**Exercise directions**
What lines in the records below contain the string "LUCA"? Copy every one.

**Transcribed page contents**
-- Opening Marker --
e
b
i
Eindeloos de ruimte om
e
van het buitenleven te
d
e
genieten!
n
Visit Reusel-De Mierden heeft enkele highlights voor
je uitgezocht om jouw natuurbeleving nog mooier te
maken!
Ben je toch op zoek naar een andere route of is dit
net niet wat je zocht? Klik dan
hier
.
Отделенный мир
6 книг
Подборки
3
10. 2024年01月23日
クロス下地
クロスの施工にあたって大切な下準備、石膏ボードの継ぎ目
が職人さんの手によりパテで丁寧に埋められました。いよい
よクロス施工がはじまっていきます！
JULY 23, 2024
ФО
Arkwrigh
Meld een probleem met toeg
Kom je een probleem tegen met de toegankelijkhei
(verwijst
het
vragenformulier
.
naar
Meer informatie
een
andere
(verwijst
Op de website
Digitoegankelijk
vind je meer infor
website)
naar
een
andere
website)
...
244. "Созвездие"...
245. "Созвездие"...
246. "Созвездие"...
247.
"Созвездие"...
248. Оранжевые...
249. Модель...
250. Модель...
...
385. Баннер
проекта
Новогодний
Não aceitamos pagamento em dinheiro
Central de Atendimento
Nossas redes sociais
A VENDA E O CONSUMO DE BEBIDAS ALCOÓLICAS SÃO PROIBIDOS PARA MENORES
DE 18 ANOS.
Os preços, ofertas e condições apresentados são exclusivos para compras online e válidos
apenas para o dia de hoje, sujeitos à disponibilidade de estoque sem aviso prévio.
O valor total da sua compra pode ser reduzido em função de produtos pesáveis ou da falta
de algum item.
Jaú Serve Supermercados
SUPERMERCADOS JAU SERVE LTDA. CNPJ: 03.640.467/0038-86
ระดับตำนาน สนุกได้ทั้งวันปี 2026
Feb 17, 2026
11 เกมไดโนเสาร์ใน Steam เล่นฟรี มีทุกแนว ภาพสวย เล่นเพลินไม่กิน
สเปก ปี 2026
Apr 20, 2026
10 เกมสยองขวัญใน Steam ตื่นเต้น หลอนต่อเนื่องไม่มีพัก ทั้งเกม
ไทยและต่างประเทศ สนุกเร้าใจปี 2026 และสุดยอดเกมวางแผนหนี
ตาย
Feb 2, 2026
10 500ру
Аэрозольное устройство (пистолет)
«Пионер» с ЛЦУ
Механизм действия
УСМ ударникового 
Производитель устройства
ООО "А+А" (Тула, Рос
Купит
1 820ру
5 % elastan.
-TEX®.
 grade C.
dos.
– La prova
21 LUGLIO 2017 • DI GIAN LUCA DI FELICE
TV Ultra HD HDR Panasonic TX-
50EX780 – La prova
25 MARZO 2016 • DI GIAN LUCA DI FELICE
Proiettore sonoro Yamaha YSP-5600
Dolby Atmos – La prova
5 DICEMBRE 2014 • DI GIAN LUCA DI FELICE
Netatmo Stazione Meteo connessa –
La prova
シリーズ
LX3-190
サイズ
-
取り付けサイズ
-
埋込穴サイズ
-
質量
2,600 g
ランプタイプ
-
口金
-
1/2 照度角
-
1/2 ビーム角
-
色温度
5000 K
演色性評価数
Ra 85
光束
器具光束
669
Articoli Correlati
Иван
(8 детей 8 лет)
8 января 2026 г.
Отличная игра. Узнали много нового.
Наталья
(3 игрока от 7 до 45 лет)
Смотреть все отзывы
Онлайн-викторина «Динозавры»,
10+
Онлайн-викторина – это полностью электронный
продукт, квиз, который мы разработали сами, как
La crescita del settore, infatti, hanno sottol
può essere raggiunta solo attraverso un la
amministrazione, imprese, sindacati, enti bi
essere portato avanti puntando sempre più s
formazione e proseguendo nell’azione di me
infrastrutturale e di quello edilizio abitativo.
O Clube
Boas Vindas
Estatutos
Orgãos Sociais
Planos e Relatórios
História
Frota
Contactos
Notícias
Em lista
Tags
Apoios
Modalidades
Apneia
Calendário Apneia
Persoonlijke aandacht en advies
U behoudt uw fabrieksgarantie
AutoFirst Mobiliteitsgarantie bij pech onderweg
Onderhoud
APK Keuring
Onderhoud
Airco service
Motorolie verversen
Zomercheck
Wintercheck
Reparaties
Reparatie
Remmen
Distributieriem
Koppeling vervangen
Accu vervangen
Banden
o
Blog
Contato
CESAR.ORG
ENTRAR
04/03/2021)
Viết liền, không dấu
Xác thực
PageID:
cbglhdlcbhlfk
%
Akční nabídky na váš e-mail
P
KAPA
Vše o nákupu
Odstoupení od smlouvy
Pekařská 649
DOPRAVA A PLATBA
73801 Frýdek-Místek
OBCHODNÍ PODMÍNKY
-- Closing Marker --
**Solution for this exercise**
21 LUGLIO 2017 • DI GIAN LUCA DI FELICE
25 MARZO 2016 • DI GIAN LUCA DI FELICE
5 DICEMBRE 2014 • DI GIAN LUCA DI FELICE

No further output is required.